Please retype the records below exactly, leaving out any pictures.

=== Records for processing ===

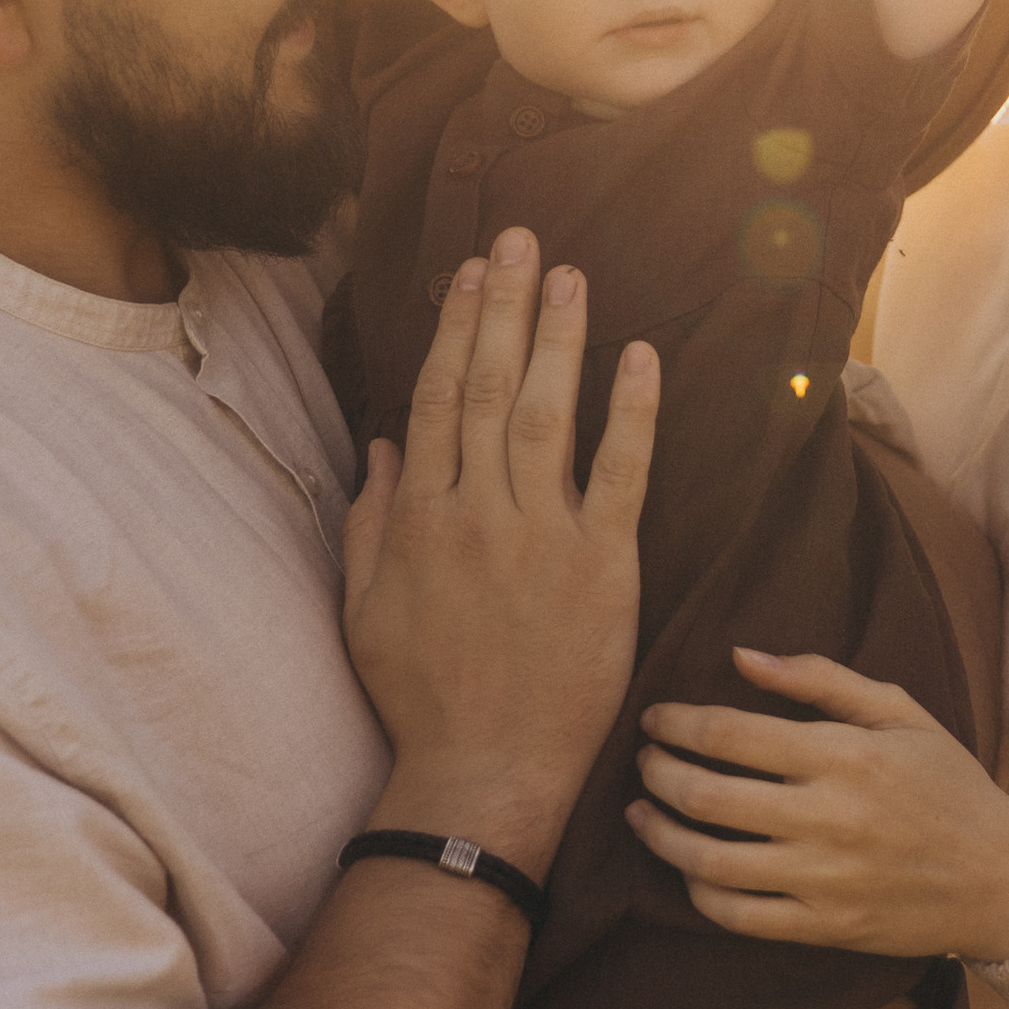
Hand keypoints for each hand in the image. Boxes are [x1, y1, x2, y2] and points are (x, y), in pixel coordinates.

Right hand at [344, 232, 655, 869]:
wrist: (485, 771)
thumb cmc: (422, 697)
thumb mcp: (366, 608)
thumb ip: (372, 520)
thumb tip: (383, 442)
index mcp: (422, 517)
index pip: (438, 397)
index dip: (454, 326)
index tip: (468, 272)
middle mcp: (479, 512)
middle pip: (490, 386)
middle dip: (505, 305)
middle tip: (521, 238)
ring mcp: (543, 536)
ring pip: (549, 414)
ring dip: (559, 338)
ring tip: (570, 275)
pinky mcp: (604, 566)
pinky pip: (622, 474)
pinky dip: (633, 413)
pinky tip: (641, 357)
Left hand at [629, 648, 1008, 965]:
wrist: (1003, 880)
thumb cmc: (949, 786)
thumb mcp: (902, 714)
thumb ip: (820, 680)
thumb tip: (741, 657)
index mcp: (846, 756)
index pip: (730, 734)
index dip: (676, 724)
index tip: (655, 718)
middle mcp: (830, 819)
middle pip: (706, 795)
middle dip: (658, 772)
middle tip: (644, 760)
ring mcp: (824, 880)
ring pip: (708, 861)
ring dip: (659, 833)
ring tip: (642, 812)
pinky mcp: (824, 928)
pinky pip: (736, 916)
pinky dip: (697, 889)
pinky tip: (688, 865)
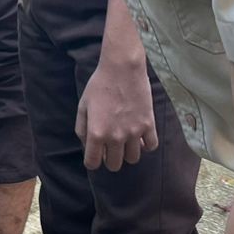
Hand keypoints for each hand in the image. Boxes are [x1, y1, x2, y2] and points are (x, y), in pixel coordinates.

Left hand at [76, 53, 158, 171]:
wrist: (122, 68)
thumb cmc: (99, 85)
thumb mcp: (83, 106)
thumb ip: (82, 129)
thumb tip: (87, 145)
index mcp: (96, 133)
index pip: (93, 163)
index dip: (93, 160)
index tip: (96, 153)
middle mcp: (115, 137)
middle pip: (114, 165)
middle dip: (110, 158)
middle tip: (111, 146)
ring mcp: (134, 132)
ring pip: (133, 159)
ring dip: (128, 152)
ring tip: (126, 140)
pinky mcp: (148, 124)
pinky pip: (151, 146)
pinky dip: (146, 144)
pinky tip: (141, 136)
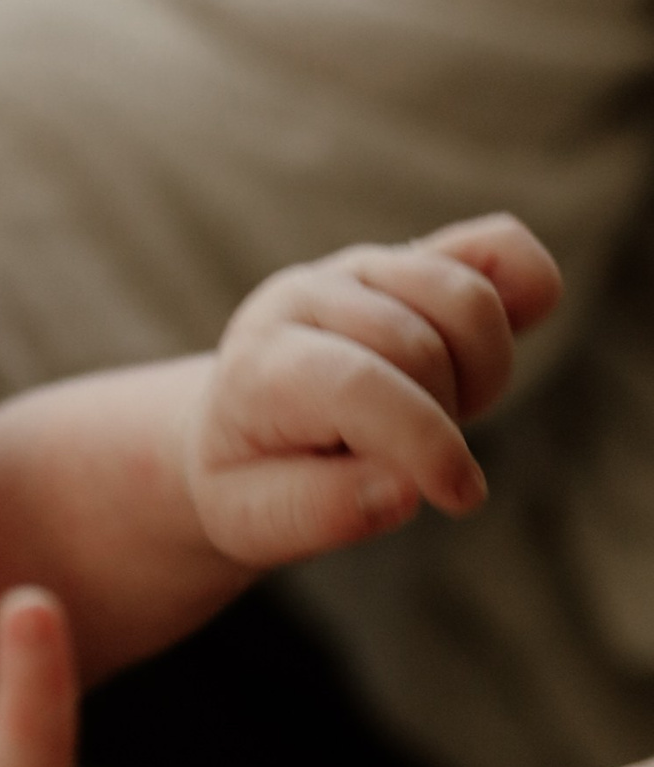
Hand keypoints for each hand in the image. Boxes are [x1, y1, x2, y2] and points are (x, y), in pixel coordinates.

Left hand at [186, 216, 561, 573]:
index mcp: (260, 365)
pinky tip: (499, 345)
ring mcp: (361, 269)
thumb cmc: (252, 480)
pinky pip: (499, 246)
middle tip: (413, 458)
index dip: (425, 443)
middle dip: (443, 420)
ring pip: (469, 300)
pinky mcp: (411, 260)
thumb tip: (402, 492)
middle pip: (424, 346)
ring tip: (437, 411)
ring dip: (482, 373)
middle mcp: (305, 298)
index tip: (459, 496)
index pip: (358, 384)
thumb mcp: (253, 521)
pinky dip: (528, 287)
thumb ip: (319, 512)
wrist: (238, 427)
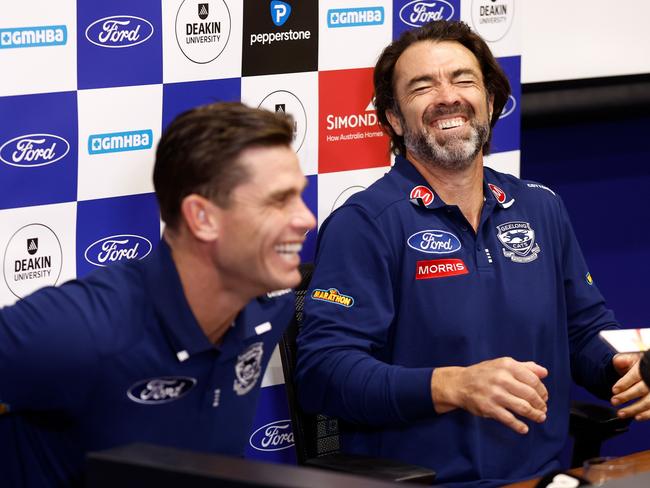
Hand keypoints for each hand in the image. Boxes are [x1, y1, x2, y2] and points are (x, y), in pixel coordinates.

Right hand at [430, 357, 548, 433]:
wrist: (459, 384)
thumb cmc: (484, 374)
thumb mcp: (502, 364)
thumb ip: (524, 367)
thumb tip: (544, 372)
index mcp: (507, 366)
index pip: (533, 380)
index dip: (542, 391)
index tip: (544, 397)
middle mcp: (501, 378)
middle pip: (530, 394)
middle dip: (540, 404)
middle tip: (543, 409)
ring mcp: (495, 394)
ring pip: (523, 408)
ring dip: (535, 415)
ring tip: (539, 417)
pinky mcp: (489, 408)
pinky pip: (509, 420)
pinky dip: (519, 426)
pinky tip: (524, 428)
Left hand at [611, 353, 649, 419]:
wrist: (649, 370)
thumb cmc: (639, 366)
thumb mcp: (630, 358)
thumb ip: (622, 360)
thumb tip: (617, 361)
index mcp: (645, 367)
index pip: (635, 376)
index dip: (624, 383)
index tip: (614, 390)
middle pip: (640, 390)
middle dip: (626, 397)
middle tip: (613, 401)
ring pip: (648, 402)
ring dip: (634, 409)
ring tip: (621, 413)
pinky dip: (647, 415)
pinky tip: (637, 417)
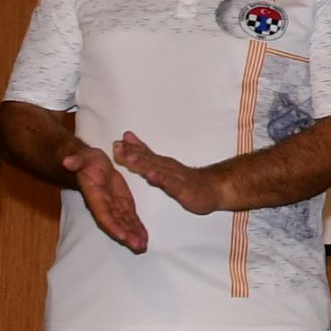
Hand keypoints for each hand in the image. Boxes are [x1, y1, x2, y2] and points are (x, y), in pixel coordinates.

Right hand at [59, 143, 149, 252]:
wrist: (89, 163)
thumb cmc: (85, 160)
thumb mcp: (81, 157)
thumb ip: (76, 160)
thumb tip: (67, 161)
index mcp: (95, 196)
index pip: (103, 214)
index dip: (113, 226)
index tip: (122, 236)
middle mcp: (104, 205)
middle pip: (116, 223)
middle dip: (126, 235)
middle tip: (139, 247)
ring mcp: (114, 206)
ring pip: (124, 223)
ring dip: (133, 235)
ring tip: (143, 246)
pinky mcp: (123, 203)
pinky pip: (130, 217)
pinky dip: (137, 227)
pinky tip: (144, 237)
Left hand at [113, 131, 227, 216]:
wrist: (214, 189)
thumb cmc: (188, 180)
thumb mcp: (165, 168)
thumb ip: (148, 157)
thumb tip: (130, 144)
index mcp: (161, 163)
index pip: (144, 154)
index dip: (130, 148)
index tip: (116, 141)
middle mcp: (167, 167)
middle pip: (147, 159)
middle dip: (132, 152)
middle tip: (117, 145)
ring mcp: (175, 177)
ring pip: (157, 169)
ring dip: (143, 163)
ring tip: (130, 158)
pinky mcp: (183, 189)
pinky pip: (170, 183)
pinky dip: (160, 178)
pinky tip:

===

- Answer to this problem
Hand keypoints for each hand in the image. Boxes are [x1, y1, x2, y2] and points are (x, y), in pixel coordinates.

Right hand at [344, 232, 655, 869]:
wrist: (485, 771)
thumb cmc: (422, 697)
thumb mcp: (366, 608)
thumb ip: (372, 520)
thumb tip: (383, 442)
index mcp: (422, 517)
index pip: (438, 397)
index dip: (454, 326)
index tip: (468, 272)
middle mcp: (479, 512)
middle pip: (490, 386)
middle dip: (505, 305)
middle tip: (521, 238)
ring mcp: (543, 536)
ring pip: (549, 414)
ring dip: (559, 338)
ring tip: (570, 275)
pinky mcp: (604, 566)
pinky pip: (622, 474)
pinky dip: (633, 413)
pinky tip: (641, 357)
Left hand at [629, 648, 1008, 965]:
wrist: (1003, 880)
thumb cmc: (949, 786)
thumb mcp: (902, 714)
thumb ip: (820, 680)
thumb tip: (741, 657)
index mcp: (846, 756)
index pip: (730, 734)
index dip: (676, 724)
index tip: (655, 718)
middle mcp: (830, 819)
middle pip: (706, 795)
middle dip: (658, 772)
middle tip: (644, 760)
ring mcp: (824, 880)
ring pip: (708, 861)
ring dip: (659, 833)
ring tip: (642, 812)
pinky mcp: (824, 928)
pinky pip: (736, 916)
pinky dip: (697, 889)
pinky tip: (688, 865)
Hand keypoints for each hand in the image. Boxes are [x1, y1, x2, y2] and points are (x, y), in pixel coordinates.

Left hand at [76, 53, 158, 171]:
wrist: (122, 68)
thumb cmc: (99, 85)
thumb mcp: (83, 106)
thumb ip: (82, 129)
thumb tip: (87, 145)
index mcp: (96, 133)
index pip: (93, 163)
index dip: (93, 160)
index tip: (96, 153)
middle mcp: (115, 137)
middle pip: (114, 165)
middle dip: (110, 158)
middle tip: (111, 146)
ring mcp: (134, 132)
ring pip: (133, 159)
ring dip: (128, 152)
ring tip: (126, 140)
pinky mcp: (148, 124)
pinky pip: (151, 146)
pinky dip: (146, 144)
pinky tip: (141, 136)
Hand keypoints for each hand in the image. Boxes are [x1, y1, x2, y2] and points are (x, y), in pixel coordinates.

Left hand at [186, 216, 561, 573]:
index mcp: (260, 365)
pinky tip: (499, 345)
ring mcp: (361, 269)
thumb cmc: (252, 480)
pinky pip: (499, 246)
middle tip: (413, 458)
index dip: (425, 443)
middle dip: (443, 420)
ring pip: (469, 300)
pinky mcp: (411, 260)
thumb tip: (402, 492)
middle pip: (424, 346)
ring tip: (437, 411)
ring dip: (482, 373)
middle mcp: (305, 298)
index tip: (459, 496)
index pip: (358, 384)
thumb mcp: (253, 521)
pinky dip: (528, 287)
thumb ip: (319, 512)
wrist: (238, 427)
Hand keypoints for each hand in the image. Boxes are [x1, y1, x2, y2] and points are (x, y), in pixel coordinates.

Right hand at [430, 357, 548, 433]:
wrist: (459, 384)
thumb cmc: (484, 374)
thumb mcp: (502, 364)
thumb ip: (524, 367)
thumb tip: (544, 372)
index mcp: (507, 366)
index pip: (533, 380)
index dip: (542, 391)
index tip: (544, 397)
middle mcp: (501, 378)
middle pip: (530, 394)
middle dip: (540, 404)
middle tip: (543, 409)
ring mcp: (495, 394)
ring pip: (523, 408)
ring dip: (535, 415)
ring tip: (539, 417)
pinky mcp: (489, 408)
pinky pip: (509, 420)
pinky dip: (519, 426)
pinky tip: (524, 428)
Left hand at [611, 353, 649, 419]:
wrist: (649, 370)
thumb cmc: (639, 366)
thumb mcp: (630, 358)
thumb ip: (622, 360)
thumb tip: (617, 361)
index mcp: (645, 367)
index pip: (635, 376)
index dip: (624, 383)
index tip: (614, 390)
middle pip: (640, 390)
middle dip: (626, 397)
middle tip: (613, 401)
ring pip: (648, 402)
ring dip: (634, 409)
ring tip: (621, 413)
pinky dip: (647, 415)
pinky tip: (637, 417)
Hand keypoints for each hand in the image. Boxes are [x1, y1, x2, y2] and points are (x, y), in pixel coordinates.

Right hand at [59, 143, 149, 252]:
wrist: (89, 163)
thumb cmc: (85, 160)
thumb mcp: (81, 157)
thumb ip: (76, 160)
thumb tip: (67, 161)
index mcp: (95, 196)
index pip: (103, 214)
index dip: (113, 226)
index tip: (122, 236)
middle mcp: (104, 205)
middle pip: (116, 223)
middle dip: (126, 235)
middle tip: (139, 247)
ring mcp: (114, 206)
ring pip: (124, 223)
ring dip: (133, 235)
ring tip: (143, 246)
pinky mcp: (123, 203)
pinky pip: (130, 217)
pinky dip: (137, 227)
pinky tip: (144, 237)
Left hand at [113, 131, 227, 216]:
wrist: (214, 189)
thumb cmc: (188, 180)
thumb mcp: (165, 168)
thumb ip: (148, 157)
thumb tip: (130, 144)
index mcp: (161, 163)
index pip: (144, 154)
index dip: (130, 148)
index tip: (116, 141)
middle mcp: (167, 167)
middle pip: (147, 159)
middle dip: (132, 152)
middle tip: (117, 145)
ring mcp: (175, 177)
ring pip: (157, 169)
ring dip: (143, 163)
ring tip: (130, 158)
pinky mcp: (183, 189)
pinky pip: (170, 183)
pinky dip: (160, 178)
pinky tip:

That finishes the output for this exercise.